Aim of the exercise: Go through the lines below and copy any that hold the string "entryway".

Provided entries:
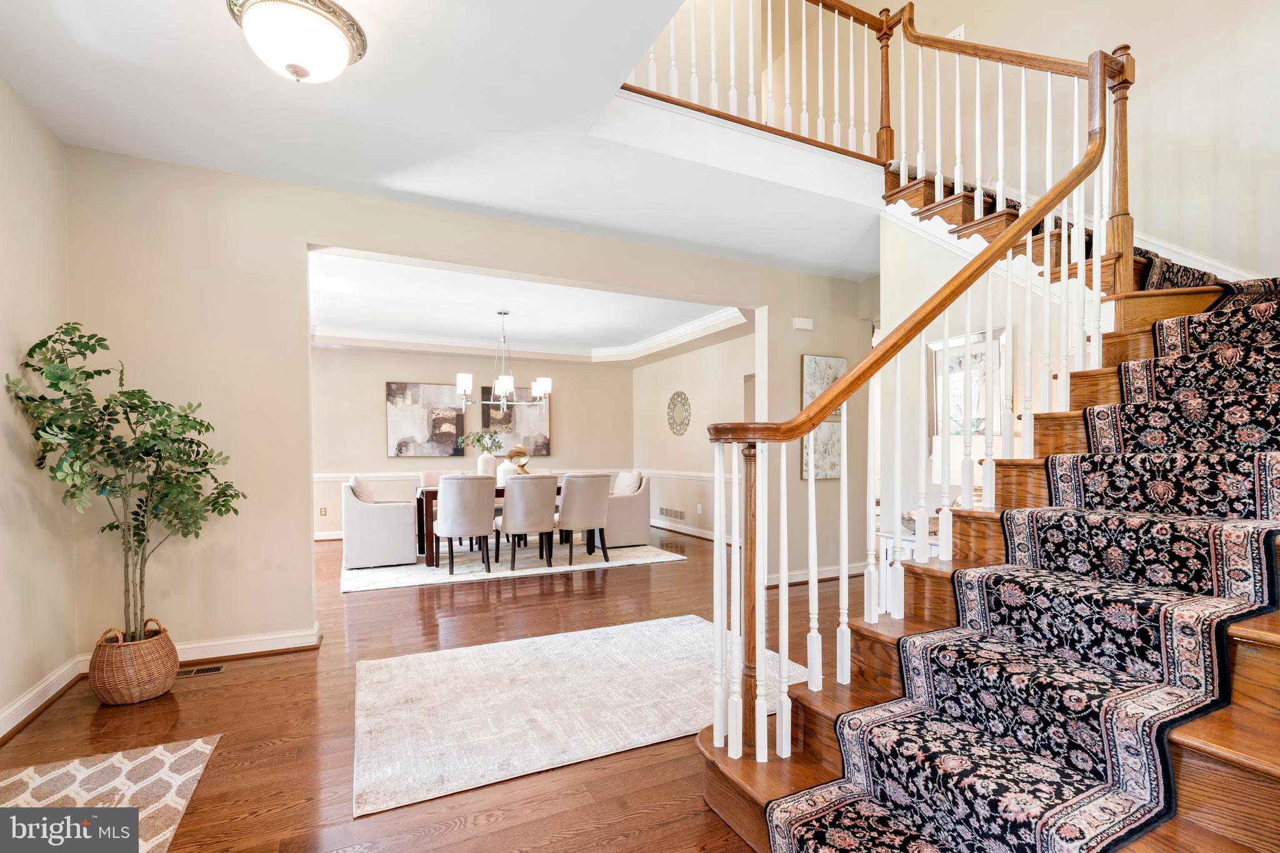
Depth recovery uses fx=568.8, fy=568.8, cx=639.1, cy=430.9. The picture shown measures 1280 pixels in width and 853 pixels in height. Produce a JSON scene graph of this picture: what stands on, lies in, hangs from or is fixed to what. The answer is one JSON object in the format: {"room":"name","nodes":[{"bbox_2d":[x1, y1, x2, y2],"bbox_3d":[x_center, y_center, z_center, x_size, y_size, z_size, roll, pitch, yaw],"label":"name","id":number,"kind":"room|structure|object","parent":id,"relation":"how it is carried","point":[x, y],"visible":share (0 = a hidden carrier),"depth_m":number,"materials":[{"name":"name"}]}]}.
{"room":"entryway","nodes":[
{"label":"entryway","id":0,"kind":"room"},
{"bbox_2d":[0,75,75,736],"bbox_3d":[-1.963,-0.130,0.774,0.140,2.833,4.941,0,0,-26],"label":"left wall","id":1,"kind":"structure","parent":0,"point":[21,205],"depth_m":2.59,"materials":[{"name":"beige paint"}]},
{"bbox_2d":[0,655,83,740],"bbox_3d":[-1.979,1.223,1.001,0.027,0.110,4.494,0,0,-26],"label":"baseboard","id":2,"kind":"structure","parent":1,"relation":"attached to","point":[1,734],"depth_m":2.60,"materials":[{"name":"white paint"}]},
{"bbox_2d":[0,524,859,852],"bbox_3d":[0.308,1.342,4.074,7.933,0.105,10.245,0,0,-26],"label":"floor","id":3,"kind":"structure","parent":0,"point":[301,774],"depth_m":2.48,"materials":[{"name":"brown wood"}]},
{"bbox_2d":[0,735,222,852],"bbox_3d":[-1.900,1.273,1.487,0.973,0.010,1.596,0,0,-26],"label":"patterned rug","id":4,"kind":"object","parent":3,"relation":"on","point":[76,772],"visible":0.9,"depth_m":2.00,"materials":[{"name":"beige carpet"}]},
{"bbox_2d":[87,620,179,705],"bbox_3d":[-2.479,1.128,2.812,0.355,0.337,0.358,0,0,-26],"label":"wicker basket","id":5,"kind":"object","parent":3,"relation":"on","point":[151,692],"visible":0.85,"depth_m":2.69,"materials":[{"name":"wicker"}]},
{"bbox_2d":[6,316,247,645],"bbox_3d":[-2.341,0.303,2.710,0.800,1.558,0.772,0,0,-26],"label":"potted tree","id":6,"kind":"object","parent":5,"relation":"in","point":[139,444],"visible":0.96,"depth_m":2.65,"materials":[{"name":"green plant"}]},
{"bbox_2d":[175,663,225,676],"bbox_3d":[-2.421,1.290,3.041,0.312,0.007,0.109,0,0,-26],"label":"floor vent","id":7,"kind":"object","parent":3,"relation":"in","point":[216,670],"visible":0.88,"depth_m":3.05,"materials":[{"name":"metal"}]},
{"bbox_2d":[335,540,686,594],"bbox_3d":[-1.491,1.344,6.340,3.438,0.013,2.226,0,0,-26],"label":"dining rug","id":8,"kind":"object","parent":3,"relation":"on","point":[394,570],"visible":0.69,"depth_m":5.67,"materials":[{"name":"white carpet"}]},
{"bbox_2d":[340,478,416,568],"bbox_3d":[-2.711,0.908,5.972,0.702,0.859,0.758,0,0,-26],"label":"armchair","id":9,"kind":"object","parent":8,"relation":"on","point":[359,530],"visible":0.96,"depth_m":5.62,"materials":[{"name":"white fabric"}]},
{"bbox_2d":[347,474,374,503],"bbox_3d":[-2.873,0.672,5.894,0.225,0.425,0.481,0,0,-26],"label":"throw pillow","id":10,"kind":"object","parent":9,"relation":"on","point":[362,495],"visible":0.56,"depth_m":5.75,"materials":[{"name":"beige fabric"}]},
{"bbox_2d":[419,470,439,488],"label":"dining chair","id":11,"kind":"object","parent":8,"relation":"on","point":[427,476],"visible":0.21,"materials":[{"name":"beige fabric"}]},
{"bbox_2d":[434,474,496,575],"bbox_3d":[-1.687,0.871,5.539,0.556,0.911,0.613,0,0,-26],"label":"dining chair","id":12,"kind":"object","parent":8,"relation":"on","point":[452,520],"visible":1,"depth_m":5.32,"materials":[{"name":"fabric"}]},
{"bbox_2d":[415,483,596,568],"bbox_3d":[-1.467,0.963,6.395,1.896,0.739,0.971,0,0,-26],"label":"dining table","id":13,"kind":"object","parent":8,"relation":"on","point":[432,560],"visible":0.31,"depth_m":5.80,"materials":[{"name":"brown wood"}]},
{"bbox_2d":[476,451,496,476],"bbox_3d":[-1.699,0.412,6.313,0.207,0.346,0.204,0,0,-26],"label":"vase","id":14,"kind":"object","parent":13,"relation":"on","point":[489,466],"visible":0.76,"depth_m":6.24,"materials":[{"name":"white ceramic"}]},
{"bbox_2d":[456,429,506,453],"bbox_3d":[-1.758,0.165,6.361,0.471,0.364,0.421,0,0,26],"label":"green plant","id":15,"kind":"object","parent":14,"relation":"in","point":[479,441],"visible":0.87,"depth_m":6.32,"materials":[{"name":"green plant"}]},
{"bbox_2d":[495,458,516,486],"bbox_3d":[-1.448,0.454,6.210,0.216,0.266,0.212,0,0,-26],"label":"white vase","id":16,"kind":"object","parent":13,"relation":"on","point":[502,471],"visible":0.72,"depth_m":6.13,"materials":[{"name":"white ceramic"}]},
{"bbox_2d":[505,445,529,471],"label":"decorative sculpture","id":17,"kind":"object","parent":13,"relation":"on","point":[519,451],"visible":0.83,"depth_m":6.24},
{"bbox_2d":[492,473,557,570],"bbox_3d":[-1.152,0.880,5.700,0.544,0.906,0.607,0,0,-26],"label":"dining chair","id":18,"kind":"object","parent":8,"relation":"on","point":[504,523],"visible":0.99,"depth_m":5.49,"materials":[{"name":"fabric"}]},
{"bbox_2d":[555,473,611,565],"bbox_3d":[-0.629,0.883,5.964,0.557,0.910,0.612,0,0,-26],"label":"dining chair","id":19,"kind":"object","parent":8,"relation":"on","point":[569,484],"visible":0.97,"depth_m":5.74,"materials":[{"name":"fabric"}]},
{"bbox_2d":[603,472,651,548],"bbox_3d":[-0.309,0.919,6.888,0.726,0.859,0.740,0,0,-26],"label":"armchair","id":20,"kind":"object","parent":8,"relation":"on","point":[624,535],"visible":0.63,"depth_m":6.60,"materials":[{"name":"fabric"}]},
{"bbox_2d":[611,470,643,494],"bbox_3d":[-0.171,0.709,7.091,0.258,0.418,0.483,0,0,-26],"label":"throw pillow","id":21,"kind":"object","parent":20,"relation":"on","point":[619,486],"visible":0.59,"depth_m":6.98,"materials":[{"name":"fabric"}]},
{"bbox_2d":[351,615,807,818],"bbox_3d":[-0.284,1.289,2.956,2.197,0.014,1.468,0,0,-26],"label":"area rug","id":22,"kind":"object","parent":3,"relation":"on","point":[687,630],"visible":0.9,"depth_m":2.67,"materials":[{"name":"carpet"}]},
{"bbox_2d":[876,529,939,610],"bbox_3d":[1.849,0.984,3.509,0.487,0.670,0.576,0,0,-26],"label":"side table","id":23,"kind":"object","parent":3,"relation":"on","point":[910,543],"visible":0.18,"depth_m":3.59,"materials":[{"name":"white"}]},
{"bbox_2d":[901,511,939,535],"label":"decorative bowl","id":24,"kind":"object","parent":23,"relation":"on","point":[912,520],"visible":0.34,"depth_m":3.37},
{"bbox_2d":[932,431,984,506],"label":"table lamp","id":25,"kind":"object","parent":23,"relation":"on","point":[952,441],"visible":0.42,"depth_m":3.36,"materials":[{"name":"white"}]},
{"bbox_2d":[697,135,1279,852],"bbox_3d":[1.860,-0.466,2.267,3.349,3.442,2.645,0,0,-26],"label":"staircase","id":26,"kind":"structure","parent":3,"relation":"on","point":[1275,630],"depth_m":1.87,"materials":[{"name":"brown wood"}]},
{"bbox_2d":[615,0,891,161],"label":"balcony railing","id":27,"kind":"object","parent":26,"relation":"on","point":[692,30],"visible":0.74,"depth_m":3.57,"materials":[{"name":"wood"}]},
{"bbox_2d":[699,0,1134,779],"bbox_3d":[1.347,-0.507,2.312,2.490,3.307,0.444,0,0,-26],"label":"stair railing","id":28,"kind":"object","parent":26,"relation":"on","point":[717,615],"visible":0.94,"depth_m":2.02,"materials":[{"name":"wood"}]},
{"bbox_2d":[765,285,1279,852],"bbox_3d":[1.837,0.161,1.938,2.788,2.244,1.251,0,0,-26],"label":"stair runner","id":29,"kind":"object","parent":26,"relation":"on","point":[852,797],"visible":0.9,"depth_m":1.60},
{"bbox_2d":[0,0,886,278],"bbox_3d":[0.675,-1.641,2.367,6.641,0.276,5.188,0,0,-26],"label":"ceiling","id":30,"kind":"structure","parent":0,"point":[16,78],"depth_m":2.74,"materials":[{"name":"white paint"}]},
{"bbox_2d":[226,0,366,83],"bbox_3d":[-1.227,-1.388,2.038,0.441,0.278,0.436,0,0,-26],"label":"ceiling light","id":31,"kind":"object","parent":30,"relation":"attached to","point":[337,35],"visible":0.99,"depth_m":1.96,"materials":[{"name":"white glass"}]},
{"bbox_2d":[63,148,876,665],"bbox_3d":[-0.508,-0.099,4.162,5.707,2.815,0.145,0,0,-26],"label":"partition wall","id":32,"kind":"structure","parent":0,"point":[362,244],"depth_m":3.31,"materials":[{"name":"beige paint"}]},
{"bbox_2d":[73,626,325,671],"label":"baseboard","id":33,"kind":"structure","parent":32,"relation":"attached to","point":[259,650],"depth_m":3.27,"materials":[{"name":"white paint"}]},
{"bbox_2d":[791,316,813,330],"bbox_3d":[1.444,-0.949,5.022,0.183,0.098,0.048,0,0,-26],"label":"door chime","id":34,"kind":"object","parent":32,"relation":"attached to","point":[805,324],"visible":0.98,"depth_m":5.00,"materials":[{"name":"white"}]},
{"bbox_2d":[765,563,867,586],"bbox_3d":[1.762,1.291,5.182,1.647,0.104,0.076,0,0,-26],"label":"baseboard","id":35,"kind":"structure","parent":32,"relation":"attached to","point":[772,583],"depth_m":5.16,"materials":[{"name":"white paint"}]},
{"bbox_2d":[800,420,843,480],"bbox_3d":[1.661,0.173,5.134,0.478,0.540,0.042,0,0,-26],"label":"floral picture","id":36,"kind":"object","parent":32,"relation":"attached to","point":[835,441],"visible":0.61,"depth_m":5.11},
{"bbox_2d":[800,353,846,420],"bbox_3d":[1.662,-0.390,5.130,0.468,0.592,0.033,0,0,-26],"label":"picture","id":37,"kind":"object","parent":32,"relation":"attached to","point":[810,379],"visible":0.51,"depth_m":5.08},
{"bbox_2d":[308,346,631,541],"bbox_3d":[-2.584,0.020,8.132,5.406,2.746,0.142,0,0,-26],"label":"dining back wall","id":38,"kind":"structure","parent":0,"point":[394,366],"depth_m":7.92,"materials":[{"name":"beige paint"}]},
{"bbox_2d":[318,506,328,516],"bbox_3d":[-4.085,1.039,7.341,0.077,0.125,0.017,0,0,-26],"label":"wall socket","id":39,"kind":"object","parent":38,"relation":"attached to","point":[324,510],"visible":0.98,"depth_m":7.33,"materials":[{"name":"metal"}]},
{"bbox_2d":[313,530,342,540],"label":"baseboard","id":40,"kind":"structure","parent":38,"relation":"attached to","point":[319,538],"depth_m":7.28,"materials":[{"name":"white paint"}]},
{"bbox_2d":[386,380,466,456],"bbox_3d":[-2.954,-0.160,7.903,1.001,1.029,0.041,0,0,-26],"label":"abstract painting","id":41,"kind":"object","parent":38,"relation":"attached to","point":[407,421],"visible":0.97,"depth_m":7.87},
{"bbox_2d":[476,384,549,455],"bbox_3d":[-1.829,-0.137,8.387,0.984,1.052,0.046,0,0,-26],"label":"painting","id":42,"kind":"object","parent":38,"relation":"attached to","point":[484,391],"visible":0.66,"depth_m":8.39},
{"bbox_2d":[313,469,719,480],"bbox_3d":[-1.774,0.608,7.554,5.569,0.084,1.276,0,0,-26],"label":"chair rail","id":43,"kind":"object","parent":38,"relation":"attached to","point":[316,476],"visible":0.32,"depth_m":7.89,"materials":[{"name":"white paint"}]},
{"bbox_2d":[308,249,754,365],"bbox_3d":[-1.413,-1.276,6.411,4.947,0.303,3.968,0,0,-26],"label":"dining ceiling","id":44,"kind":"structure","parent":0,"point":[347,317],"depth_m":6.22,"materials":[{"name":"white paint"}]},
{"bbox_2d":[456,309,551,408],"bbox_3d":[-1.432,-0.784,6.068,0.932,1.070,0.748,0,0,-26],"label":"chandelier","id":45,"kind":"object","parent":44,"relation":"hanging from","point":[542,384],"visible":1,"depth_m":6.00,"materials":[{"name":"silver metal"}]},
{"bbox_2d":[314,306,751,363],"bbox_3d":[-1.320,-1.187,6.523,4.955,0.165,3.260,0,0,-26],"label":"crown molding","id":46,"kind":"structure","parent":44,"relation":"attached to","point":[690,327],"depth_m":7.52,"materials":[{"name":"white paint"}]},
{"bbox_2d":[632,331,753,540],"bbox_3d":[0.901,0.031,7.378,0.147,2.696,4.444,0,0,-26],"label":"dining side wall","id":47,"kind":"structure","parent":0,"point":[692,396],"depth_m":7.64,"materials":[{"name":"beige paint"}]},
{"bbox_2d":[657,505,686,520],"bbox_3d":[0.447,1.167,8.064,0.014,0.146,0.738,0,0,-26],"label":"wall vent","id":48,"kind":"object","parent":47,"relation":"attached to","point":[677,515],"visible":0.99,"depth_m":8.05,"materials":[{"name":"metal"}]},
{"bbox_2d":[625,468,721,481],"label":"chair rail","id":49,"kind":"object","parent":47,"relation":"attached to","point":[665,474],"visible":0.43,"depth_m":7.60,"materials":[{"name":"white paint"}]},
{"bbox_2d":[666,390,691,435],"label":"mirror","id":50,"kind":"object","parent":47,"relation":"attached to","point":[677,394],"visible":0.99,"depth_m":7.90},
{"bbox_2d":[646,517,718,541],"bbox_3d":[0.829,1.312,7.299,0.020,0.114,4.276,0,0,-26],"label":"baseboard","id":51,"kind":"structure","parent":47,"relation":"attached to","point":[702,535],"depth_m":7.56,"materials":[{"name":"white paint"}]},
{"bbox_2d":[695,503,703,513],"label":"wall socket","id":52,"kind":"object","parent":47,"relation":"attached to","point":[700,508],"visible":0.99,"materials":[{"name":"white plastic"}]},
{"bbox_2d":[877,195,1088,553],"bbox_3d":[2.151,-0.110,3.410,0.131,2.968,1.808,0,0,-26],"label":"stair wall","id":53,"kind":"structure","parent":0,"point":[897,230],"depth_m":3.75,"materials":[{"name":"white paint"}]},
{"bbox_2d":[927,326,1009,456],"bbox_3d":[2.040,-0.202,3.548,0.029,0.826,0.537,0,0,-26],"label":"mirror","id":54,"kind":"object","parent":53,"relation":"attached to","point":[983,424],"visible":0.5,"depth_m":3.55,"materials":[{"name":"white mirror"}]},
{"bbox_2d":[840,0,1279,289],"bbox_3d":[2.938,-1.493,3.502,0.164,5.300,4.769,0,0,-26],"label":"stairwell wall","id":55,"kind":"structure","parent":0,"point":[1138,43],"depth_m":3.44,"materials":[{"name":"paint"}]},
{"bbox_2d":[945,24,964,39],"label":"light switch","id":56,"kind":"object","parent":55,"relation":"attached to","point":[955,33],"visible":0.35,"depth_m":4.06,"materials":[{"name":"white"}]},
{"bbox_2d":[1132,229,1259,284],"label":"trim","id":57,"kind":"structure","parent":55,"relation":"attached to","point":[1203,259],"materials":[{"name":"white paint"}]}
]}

Exercise solution:
{"room":"entryway","nodes":[
{"label":"entryway","id":0,"kind":"room"},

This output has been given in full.